失踪した後輩が通っていたのは、いっぷう変わった料理店。予約のたびに場所が変わり、毎回違う若い女性が食事に相伴してくれるという…。謎めいた料理店で出会う「少し変わった子」たちが、あなたを幻想的な世界へと誘う物語。


短編連作、オムニバスってやつですね。
主人公である大学教授が、不思議なシステムのお店で食事をする話。

…とだけ書くと、全然意味不明で面白くなさそうだな(^^;。
しかし、ちょっと簡単にあらすじが書けない雰囲気の話ではあります。

かなり多作な部類に入るであろう著者の作品の中では、主流を占めないタイプの物語だといえるでしょうね。
キャラクターには森スタイルがこれでもかってぐらい詰め込まれてますけどね、物語の雰囲気、というと、珍しいほうではないでしょうか。
そういう意味で、著者の従来のファンでも好みが分かれそうな感じがします。

一話目を読んで私が感じたのは、森さんが食事をするシーンを軸にすえた物語を書いたということに関する違和感でした。

私は彼のエッセイとかブログとかをチェックする程度には、彼の公開されている情報には接しているほうだと思います。
で、その印象からなんだけど、彼って食べることにあんまり興味がないように見えるんだよね。

おいしい食べ物を食べること、食材に関する興味、料理に対する好奇心、そういった方面への嗜好がほとんど感じられないんだよね。
一日一食しか食べないとか、食事の時間が勿体無いとか、そういう感覚が自分には全くないので、余計に印象に残ってるんだと思うのだけど。

なんていうか、たとえば椎名誠とは真逆な方向性っていうか(笑)。

そういうわけで、だから森さんが料亭での食事シーンがメインの舞台を作るっていうのにびっくりだったんだけど、読んでみたらやはり食べ物の描写がほとんどなかったのに納得(^^;。
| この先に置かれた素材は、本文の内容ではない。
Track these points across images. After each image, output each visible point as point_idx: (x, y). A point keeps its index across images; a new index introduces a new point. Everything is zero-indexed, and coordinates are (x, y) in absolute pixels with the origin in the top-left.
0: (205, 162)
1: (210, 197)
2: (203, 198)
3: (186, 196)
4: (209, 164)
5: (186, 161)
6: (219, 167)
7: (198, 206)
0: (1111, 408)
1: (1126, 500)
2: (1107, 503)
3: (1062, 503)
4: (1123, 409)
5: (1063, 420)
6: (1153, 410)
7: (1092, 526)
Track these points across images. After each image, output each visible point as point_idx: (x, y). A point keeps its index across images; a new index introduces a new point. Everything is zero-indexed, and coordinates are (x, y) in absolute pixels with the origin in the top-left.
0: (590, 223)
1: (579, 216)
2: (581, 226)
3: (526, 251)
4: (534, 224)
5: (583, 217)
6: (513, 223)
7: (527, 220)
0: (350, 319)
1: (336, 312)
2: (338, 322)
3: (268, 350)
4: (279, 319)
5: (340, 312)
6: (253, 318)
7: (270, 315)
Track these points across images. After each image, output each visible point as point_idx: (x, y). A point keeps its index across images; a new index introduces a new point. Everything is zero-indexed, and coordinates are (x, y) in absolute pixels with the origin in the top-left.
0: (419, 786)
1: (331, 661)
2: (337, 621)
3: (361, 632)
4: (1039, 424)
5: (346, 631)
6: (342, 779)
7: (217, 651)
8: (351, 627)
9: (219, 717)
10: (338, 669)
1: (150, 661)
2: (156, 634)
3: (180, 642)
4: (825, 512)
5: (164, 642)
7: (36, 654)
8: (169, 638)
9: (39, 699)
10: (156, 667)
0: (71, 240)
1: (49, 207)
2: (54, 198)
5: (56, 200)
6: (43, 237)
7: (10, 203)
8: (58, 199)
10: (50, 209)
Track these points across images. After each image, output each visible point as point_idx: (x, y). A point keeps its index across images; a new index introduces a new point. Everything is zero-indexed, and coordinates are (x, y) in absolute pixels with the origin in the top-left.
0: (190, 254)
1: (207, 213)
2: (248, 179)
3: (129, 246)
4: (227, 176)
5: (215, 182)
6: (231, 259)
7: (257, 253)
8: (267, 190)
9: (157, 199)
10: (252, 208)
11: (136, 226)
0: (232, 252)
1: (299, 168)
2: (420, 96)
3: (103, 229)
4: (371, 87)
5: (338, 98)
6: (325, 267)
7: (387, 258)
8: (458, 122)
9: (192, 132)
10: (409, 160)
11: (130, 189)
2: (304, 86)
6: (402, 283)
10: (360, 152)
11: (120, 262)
ざーっと読んでしまうとつかみどころがなくてぼやんとしたストーリーに見えるのだけど、主人公の思考に寄り添って沈み込んでいくと、とても深い思慮に辿り着いてしまいそうな物語でした。

もしかしたら、失踪したという荒木さんは、彼女の手を取ってしまったのだろうか。
そして、小山さんはそこに陥ることもなく堪能を味わっているのだろうか…。
不思議な読後感がザワリと残りました。